Why I Switched to Dendron

When Ian Jones tried to sell me on switching to Dendron my first response was “No, you can’t get me to switch to another tool, you’re the one who convinced me to use my current tool”.

Ultimately though these things convinced me to use dendron instead of tool.org-roam as the place I keep my public and private notes.

  1. A single source of truth

I had been using tool.org-roam for quite some time, accumulated 500+ notes and a colorful graph. But my website notes section still lived in markdown files. If I made an update to a note in org-roam I had to remember to update my “public brain” on my website. With Dendron my notes live in one repository, and any change I make on a published note will be on my website.

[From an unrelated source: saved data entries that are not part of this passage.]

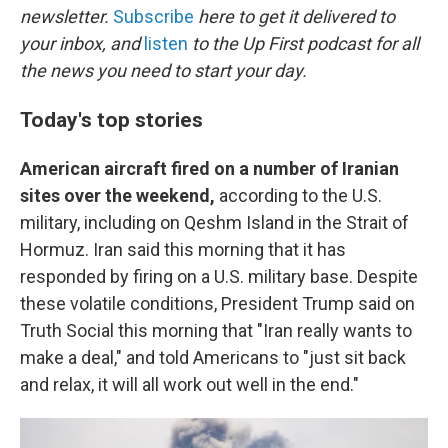
newsletter.
Subscribe
here to get it delivered to
your inbox, and
listen
to the Up First podcast for all
the news you need to start your day.
Today's top stories
American aircraft fired on a number of Iranian
sites over the weekend,
according to the U.S.
military, including on Qeshm Island in the Strait of
Hormuz. Iran said this morning that it has
responded by firing on a U.S. military base. Despite
these volatile conditions, President Trump said on
Truth Social this morning that "Iran really wants to
make a deal," and told Americans to "just sit back
and relax, it will all work out well in the end."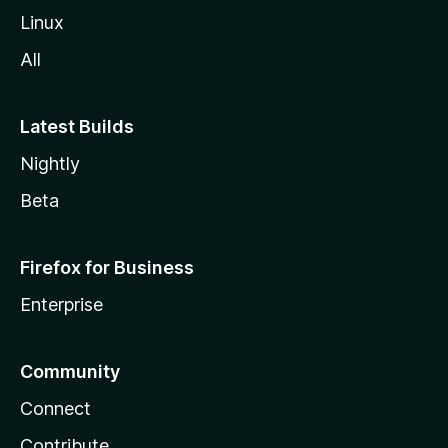
Linux
All
Latest Builds
Nightly
Beta
Firefox for Business
Enterprise
Community
Connect
Contribute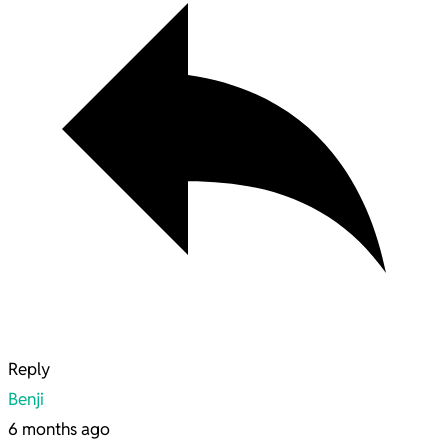
Reply
Benji
6 months ago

  1. Visual Studio Code is easier to work with day to day than Emacs

Nobody has been more vocal in my enjoyment of Emacs and my flavor of choice Doom but the fun of emacs is also its achilles heel. It doesn’t always just work, and while there is a package that will help it work the way you want to, troubleshooting that package now and in the future when something breaks is not what I want to do when I’m sitting down to take notes.

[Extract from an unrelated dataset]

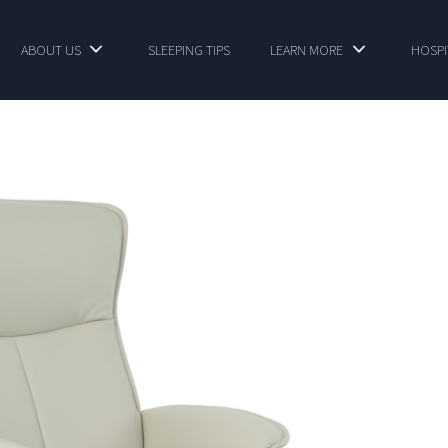
ABOUT US
SLEEPING TIPS
LEARN MORE
HOSPI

The straw that broke my back was switching to a job where I used Windows and wasn’t able to get Emacs working in a seamless way. Visual Studio Code on the other hand — usually just works.

Coda

As a brief conclusion, I stand by much of this today (1/9/2022) but eventually I stopped using Dendron in favor of Obsidian mainly because of Obsidian’s mobile app, although the general polish and presence of plugins also pulled me over.